Task instructions - All of the data should be reproduced word for word, though its pictures must be omitted.

Given material -
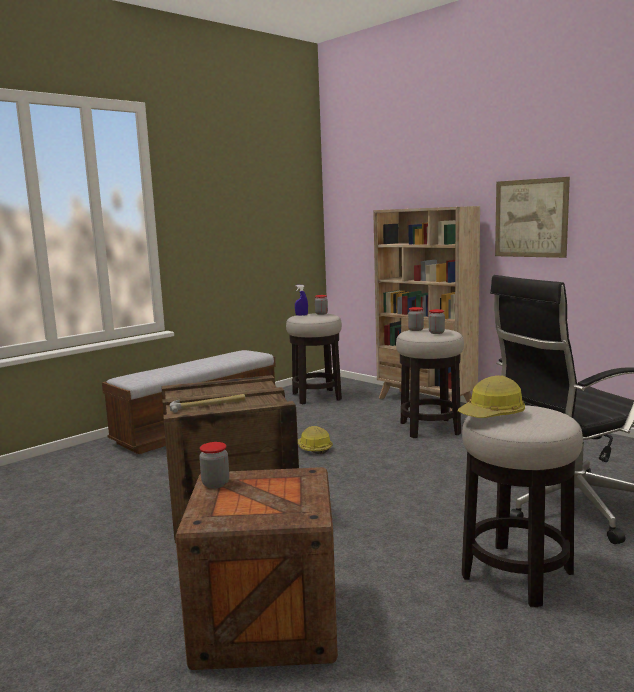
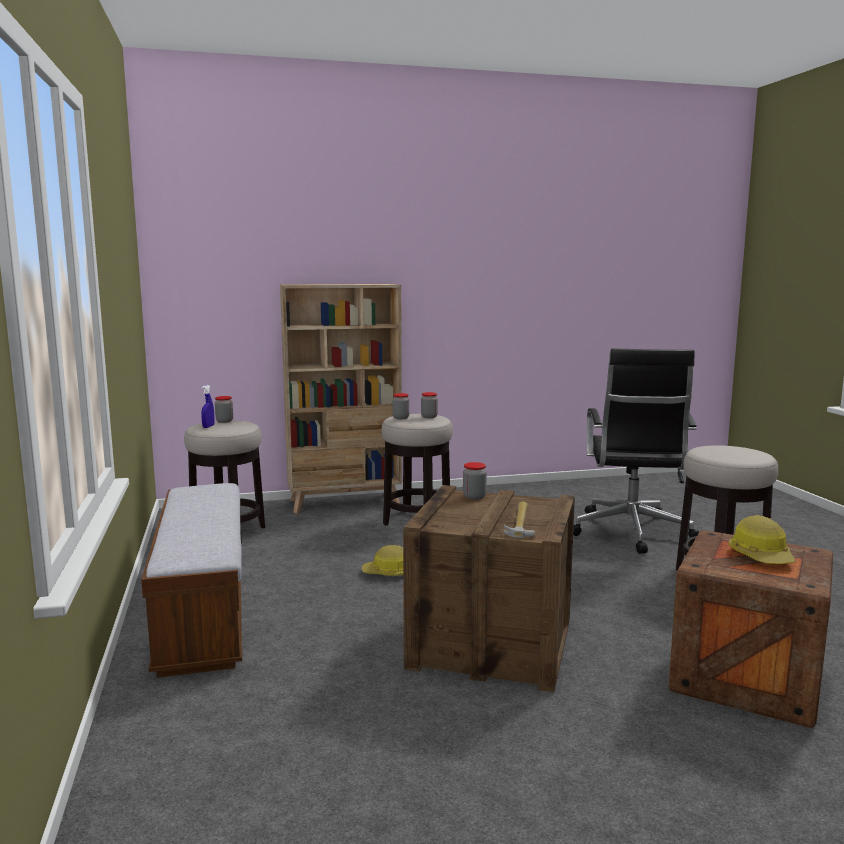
camera: 60 degrees left, 0 degrees up
jar [199,442,229,488] -> jar moved to [463,462,487,500]
hard hat [458,375,525,418] -> hard hat moved to [729,515,796,564]
picture [495,177,570,258] -> none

Result for this task -
camera: 60 degrees left, 0 degrees up
jar [199,442,229,488] -> jar moved to [463,462,487,500]
hard hat [458,375,525,418] -> hard hat moved to [729,515,796,564]
picture [495,177,570,258] -> none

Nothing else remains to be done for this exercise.